Turn the items between the lines holding "Every image in" and "dist [-0.160704, 0.000000]", inclusive, into a two-column CSV with the columns instruction and response. Give each instruction and its answer one row, with each field in quotes and line breaks replaced by spaces.

Start of Supplied material

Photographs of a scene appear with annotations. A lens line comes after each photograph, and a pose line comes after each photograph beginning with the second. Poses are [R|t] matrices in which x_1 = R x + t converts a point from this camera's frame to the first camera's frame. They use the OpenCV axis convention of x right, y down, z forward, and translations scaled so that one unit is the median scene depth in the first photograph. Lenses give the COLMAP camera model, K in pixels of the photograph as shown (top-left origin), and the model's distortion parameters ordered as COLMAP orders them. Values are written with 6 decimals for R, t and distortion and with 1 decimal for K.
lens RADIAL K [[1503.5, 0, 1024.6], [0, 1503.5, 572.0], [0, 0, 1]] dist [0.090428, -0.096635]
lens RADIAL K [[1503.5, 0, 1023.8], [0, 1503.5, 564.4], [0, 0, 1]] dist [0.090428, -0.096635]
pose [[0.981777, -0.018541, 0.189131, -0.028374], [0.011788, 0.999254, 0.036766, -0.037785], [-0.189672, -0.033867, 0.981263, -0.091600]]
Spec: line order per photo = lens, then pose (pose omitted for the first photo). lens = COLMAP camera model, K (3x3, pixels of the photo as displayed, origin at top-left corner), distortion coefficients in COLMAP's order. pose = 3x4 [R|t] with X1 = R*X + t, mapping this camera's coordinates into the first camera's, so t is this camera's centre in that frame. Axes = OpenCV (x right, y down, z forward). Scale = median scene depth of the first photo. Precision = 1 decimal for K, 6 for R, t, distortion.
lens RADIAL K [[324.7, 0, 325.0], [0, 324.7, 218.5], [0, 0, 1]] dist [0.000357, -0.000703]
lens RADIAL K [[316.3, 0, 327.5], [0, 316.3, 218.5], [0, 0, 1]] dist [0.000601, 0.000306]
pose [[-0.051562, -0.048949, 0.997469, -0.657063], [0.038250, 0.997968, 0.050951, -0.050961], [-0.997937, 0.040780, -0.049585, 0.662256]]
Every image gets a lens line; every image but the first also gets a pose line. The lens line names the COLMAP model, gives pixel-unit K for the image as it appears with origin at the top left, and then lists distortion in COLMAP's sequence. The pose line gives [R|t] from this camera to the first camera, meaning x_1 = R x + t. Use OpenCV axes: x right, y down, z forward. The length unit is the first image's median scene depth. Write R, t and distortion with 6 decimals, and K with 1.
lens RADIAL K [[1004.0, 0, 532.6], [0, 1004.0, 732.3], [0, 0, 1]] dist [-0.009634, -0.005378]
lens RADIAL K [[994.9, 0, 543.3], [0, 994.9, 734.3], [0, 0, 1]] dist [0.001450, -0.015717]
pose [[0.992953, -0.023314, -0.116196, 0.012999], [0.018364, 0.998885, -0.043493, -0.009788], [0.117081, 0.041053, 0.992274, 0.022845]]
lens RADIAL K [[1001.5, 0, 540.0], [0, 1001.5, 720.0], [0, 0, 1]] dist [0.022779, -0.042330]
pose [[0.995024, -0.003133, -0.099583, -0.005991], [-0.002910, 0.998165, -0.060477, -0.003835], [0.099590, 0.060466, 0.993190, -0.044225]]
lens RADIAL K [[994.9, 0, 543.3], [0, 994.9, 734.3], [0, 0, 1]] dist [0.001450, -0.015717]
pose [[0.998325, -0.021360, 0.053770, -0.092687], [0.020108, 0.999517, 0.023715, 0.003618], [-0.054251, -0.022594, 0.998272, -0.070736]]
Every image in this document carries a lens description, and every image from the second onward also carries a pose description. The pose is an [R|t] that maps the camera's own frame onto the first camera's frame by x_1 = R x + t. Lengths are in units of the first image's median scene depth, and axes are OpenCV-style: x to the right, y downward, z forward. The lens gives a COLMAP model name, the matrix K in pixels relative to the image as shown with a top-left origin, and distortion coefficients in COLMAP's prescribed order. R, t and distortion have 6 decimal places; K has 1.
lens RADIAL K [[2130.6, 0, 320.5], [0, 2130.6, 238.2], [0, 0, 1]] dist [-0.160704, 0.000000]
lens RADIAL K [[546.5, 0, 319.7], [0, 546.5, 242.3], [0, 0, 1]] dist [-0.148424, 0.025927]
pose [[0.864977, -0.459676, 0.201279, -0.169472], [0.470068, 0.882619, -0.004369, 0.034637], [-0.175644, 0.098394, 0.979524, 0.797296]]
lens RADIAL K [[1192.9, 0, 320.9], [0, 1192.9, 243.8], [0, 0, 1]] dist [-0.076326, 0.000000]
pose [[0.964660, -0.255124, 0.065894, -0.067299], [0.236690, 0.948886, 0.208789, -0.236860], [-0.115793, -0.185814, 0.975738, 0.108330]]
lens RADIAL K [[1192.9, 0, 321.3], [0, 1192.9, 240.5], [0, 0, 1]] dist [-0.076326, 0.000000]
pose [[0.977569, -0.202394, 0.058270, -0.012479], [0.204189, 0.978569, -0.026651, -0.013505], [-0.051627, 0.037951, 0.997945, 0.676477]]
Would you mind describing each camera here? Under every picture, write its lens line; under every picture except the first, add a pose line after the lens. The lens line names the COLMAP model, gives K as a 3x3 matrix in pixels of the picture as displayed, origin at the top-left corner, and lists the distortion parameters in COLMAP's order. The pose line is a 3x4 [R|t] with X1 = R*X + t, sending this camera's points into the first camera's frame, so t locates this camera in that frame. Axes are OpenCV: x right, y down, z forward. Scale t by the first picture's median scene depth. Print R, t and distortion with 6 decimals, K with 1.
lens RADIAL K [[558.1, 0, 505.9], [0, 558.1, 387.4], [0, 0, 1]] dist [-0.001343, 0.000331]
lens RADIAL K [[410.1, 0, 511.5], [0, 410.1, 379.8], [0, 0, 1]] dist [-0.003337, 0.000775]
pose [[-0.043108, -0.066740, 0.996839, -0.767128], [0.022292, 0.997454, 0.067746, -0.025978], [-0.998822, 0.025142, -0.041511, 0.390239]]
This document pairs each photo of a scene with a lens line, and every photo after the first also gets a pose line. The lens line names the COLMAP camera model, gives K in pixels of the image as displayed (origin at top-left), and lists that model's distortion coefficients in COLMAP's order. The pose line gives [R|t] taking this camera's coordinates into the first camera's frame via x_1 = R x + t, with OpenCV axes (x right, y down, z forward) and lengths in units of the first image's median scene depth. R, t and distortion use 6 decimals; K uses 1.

End of Supplied material

— Written solution —
instruction,response
"Every image in this document carries a lens description, and every image from the second onward also carries a pose description. The pose is an [R|t] that maps the camera's own frame onto the first camera's frame by x_1 = R x + t. Lengths are in units of the first image's median scene depth, and axes are OpenCV-style: x to the right, y downward, z forward. The lens gives a COLMAP model name, the matrix K in pixels relative to the image as shown with a top-left origin, and distortion coefficients in COLMAP's prescribed order. R, t and distortion have 6 decimal places; K has 1.","lens RADIAL K [[2130.6, 0, 320.5], [0, 2130.6, 238.2], [0, 0, 1]] dist [-0.160704, 0.000000]"